**Document segment**
There is poor agreement between the subjective and quantitative adjudication of aneurysm wall enhancement.

AJNR Am J Neuroradiol

From the Department of Neurology, University of Iowa, Iowa City, Iowa, United States of America (C.S., E.S., A.G., D.M., N.S., C.A. E.A.S.); Department of Radiology, University of Iowa, Iowa City, Iowa, United States of America (K.J. S.A., L.F.F., E.A.S.); Department of Neurology, Yale University, New Haven, Connecticut, United States of America (S.S.); Institute for Clinical and Translational Science, University of Iowa Health Care, Iowa City, Iowa, United States of America (L.W.); Department of Radiology, Universidad Internacional del Ecuador, Quito, Pichincha, Ecuador (F.A.); Department of Radiology, Universidad San Francisco de Quito, Quito, Pichincha, Ecuador (P.S.); Department of Neurosurgery, University of Iowa, Iowa City, Iowa, United States of America (E.A.S.).

Published: September 2024

Background And Purpose: The determination of Aneurysm wall enhancement (AWE) by human readers on visual inspection alone is subjective and prone to error. A three-dimensional (3D) method for quantifying the aneurysm wall's signal intensity (SI) enables objective determination of AWE. Inter-reader agreement and agreement between subjective and objective determination of AWE were assessed in this study.

Materials And Methods: Patients with saccular intracranial aneurysms (IAs) were imaged with high-resolution MRI. Subjective assessment: Two internal adjudicators visually determined AWE if the degree of enhancement was equal to or higher than the pituitary stalk. An experienced internal neuroradiologist resolved disagreements. This internal adjudication was compared with an external adjudication to assess inter-rater agreement among centers. Objective assessment: The distribution of SI across the aneurysm wall after normalizing the SI to the corpus callosum was determined with an in-house code. The normalized mean SI on post-contrast T1 MRI was defined as 3D-circumferential AWE (3D-CAWE). If the 3D-CAWE value was higher than one, an IA was defined as objectively "enhancing." Inter-rater agreement was analyzed with kappa coefficients. Inter-technique agreement between subjective and objective assessment was performed using kappa statistics. Univariate regressions were performed to identify which morphological characteristics influenced subjective adjudication of enhancement.

**Saved data entries**
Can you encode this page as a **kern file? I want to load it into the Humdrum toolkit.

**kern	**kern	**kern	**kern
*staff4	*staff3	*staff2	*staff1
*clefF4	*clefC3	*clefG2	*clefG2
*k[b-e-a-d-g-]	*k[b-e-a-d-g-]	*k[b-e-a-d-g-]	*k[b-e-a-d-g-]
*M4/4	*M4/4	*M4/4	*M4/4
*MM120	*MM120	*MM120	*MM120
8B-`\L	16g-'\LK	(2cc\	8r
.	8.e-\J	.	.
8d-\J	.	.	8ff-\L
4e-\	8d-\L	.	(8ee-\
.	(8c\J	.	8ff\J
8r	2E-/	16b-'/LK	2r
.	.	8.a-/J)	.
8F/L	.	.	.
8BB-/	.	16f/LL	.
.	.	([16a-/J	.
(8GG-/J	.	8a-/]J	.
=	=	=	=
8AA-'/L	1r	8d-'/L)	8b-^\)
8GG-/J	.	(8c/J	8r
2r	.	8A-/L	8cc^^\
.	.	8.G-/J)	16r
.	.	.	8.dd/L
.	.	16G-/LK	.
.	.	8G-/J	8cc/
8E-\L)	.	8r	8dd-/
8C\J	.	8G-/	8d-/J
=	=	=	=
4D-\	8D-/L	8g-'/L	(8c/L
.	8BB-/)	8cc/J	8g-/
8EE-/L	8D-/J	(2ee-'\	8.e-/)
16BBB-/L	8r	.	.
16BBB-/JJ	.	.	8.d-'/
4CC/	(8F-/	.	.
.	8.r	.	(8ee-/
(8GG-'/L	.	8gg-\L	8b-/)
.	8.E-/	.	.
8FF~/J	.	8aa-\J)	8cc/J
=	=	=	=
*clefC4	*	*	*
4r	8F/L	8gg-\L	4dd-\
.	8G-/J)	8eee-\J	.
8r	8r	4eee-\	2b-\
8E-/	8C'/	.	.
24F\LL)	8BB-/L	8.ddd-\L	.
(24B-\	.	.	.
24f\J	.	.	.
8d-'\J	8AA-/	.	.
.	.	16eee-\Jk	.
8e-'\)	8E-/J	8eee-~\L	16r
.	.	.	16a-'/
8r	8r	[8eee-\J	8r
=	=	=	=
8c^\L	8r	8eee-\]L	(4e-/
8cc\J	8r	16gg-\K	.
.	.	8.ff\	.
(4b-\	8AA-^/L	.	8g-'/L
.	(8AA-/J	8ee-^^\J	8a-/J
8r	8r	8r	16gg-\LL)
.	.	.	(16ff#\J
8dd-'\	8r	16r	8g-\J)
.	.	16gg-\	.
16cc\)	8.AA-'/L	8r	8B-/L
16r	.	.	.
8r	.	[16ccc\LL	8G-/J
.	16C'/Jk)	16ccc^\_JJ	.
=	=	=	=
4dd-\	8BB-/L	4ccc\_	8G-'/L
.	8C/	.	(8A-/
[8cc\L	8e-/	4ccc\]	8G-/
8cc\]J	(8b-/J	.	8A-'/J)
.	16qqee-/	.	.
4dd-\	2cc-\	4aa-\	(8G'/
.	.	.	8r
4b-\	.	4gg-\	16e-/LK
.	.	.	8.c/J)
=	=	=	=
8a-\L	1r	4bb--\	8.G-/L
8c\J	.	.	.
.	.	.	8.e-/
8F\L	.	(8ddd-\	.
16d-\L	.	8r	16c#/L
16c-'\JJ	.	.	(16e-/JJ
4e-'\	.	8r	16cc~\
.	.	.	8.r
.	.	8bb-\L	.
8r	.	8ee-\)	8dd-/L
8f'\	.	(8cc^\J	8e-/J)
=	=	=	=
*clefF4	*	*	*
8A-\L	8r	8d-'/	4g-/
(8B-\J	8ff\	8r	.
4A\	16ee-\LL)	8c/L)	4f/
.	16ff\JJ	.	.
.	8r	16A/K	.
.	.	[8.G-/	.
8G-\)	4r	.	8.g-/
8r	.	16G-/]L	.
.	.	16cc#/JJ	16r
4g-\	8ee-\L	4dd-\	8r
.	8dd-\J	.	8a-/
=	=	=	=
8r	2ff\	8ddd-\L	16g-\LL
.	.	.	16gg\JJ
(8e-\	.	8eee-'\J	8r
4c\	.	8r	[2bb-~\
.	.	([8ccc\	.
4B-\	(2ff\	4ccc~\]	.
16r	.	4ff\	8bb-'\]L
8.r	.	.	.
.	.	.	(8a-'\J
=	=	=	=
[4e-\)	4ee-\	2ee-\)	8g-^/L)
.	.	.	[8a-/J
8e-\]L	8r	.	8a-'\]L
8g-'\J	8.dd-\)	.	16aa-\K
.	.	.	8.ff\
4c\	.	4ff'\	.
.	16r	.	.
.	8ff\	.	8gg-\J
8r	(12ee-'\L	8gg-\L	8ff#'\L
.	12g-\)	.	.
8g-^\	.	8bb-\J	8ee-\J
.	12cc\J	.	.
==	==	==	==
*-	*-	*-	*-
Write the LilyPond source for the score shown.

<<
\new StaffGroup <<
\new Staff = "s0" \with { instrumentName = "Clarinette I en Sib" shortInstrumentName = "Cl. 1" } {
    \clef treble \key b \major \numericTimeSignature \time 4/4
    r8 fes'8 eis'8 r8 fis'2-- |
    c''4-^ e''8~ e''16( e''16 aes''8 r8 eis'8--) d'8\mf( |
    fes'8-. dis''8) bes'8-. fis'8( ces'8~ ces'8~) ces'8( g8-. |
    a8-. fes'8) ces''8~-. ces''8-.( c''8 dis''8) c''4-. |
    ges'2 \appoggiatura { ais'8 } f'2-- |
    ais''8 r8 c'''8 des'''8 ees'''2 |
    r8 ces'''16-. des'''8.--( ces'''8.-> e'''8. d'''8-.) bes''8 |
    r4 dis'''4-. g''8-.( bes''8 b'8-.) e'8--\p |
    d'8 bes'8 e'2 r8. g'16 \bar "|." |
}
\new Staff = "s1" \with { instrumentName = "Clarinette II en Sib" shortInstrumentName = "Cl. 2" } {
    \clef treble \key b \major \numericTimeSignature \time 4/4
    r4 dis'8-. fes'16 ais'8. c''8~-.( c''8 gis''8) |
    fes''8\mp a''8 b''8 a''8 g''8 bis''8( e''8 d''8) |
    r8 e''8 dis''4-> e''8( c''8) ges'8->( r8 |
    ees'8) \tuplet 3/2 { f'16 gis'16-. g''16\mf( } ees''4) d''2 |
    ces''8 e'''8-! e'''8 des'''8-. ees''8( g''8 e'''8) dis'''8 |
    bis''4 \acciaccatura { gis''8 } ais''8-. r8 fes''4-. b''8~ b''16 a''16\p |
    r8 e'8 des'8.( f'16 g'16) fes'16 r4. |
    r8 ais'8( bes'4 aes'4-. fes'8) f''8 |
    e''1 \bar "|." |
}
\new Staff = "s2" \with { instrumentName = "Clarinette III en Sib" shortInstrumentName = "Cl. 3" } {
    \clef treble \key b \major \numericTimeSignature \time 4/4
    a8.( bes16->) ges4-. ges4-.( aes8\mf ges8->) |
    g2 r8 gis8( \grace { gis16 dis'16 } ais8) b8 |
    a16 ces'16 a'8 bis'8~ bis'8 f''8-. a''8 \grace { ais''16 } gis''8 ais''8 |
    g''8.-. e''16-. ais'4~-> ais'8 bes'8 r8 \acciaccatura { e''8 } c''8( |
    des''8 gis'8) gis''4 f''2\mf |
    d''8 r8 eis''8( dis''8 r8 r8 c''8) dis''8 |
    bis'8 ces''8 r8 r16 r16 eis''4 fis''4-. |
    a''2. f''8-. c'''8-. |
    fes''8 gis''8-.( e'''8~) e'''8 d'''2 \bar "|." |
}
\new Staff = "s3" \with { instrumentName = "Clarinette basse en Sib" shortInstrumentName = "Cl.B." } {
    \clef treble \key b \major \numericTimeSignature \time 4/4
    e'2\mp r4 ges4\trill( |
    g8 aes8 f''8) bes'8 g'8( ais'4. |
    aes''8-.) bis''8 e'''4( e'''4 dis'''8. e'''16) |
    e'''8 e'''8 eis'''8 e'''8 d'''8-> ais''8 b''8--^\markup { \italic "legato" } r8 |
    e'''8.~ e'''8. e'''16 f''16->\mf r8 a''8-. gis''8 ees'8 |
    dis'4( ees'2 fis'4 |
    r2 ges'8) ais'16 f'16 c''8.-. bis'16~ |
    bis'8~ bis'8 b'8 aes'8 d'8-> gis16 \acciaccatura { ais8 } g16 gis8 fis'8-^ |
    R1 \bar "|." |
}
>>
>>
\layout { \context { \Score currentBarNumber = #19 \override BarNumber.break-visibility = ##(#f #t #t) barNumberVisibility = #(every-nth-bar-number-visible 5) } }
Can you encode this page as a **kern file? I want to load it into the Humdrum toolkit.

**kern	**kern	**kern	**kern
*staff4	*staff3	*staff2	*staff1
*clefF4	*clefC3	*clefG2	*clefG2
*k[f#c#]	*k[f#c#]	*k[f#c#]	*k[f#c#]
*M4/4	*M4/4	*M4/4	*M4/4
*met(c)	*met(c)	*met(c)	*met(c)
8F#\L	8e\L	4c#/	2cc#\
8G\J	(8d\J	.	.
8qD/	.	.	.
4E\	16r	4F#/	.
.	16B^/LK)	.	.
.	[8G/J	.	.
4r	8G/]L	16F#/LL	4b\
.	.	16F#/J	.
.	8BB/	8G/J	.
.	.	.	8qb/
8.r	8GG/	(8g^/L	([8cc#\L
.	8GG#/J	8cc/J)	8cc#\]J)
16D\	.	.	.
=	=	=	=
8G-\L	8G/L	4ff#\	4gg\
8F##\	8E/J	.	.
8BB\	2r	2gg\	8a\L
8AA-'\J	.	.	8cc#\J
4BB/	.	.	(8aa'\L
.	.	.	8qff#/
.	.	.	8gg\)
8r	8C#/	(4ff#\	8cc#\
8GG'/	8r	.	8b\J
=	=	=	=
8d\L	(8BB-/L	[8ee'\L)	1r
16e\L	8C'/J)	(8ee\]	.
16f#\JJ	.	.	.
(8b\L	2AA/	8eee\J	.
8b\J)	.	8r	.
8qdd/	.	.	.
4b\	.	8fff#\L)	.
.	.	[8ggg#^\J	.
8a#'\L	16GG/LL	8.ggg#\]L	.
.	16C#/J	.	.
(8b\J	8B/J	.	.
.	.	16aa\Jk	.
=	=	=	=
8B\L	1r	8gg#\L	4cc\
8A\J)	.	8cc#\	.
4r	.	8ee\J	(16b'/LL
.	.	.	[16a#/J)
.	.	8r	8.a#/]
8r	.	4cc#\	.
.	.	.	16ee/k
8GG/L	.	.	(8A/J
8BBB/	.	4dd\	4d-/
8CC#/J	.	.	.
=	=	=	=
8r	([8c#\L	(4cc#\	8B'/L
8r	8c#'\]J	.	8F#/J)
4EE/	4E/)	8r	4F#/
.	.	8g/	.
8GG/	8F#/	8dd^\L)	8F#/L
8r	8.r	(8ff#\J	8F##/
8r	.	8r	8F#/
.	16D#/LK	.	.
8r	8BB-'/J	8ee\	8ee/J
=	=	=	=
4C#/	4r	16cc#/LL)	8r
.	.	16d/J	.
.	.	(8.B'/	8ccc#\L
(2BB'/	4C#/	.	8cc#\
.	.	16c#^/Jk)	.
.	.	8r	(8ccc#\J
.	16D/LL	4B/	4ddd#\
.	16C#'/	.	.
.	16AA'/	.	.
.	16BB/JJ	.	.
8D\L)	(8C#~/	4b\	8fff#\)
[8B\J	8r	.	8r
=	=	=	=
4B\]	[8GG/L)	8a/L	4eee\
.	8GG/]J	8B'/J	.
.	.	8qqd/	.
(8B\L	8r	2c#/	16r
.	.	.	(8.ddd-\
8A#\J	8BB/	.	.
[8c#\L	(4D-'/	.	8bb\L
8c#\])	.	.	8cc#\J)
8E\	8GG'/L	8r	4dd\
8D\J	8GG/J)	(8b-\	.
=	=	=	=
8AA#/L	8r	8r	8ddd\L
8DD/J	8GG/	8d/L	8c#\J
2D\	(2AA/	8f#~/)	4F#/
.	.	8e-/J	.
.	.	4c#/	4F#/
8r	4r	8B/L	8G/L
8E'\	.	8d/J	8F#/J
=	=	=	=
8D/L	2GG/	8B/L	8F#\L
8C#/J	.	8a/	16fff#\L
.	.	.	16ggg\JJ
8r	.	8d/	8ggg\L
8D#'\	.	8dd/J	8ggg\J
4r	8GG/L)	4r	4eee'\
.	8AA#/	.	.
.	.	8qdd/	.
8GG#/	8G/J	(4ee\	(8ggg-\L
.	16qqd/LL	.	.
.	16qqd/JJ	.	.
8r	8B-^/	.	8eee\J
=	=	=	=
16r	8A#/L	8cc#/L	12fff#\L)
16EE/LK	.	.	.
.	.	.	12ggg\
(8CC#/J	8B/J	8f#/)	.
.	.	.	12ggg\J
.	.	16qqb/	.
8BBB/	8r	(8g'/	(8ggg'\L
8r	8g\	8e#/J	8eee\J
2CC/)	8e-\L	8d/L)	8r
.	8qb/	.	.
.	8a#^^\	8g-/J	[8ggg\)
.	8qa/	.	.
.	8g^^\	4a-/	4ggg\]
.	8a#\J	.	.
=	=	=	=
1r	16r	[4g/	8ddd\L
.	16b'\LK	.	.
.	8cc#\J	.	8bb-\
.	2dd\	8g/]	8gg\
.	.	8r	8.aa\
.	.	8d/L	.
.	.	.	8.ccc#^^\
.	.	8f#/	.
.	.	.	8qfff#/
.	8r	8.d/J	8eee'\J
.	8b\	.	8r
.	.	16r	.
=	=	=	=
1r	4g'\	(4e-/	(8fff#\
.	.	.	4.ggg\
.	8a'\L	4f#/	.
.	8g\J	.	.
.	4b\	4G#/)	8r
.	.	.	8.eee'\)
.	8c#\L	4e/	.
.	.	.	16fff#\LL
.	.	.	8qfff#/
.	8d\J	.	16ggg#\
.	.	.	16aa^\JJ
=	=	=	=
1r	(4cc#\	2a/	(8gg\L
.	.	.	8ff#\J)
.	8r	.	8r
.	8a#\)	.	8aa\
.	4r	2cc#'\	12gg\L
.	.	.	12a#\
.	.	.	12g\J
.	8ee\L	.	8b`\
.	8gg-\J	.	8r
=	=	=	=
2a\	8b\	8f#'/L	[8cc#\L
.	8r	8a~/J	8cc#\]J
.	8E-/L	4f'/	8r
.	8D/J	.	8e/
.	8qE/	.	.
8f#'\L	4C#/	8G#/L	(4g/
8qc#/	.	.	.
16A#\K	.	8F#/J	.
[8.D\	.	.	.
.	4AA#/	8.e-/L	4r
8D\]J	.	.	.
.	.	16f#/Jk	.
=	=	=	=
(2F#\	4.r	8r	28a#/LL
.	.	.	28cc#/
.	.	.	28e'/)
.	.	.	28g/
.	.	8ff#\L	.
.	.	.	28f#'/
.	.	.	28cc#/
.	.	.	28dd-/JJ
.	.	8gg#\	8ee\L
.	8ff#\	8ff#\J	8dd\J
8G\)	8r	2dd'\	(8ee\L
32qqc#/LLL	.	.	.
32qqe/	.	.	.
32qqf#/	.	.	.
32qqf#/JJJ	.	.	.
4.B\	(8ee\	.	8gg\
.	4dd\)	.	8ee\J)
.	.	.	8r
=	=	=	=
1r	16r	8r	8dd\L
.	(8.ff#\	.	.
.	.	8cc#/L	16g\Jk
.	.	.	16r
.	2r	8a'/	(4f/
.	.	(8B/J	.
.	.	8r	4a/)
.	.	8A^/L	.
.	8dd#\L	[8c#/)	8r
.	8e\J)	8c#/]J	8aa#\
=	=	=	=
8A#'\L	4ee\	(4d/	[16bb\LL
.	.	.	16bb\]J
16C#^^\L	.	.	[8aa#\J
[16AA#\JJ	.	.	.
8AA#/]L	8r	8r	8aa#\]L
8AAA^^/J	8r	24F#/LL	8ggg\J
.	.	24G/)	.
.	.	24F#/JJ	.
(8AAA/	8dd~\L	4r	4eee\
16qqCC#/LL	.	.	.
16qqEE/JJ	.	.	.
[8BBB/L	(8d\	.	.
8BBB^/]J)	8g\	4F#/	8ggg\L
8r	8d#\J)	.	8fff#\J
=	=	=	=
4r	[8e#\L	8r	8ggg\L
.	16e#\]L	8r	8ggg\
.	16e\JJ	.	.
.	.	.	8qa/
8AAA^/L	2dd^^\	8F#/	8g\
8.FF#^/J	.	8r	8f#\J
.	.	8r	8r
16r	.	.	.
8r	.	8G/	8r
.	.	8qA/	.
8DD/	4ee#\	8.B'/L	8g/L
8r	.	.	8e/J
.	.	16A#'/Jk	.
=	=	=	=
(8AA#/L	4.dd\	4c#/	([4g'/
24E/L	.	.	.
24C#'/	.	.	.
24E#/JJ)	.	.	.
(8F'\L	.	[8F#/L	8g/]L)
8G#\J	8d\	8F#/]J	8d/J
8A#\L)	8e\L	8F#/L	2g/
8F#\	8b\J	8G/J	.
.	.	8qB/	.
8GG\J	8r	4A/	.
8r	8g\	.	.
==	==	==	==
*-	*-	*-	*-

**Instructions**
**a)** In the aneurysm wall enhancement abstract, what 3D-CAWE value made an aneurysm count as objectively enhancing?
**b)** Copy the part of the aneurysm wall enhancement abstract starting with "From the Department" and going on through "of America (E.A.S.).".

**Your responses**
**a)** A 3D-CAWE value higher than one.

**b)**
From the Department of Neurology, University of Iowa, Iowa City, Iowa, United States of America (C.S., E.S., A.G., D.M., N.S., C.A. E.A.S.); Department of Radiology, University of Iowa, Iowa City, Iowa, United States of America (K.J. S.A., L.F.F., E.A.S.); Department of Neurology, Yale University, New Haven, Connecticut, United States of America (S.S.); Institute for Clinical and Translational Science, University of Iowa Health Care, Iowa City, Iowa, United States of America (L.W.); Department of Radiology, Universidad Internacional del Ecuador, Quito, Pichincha, Ecuador (F.A.); Department of Radiology, Universidad San Francisco de Quito, Quito, Pichincha, Ecuador (P.S.); Department of Neurosurgery, University of Iowa, Iowa City, Iowa, United States of America (E.A.S.).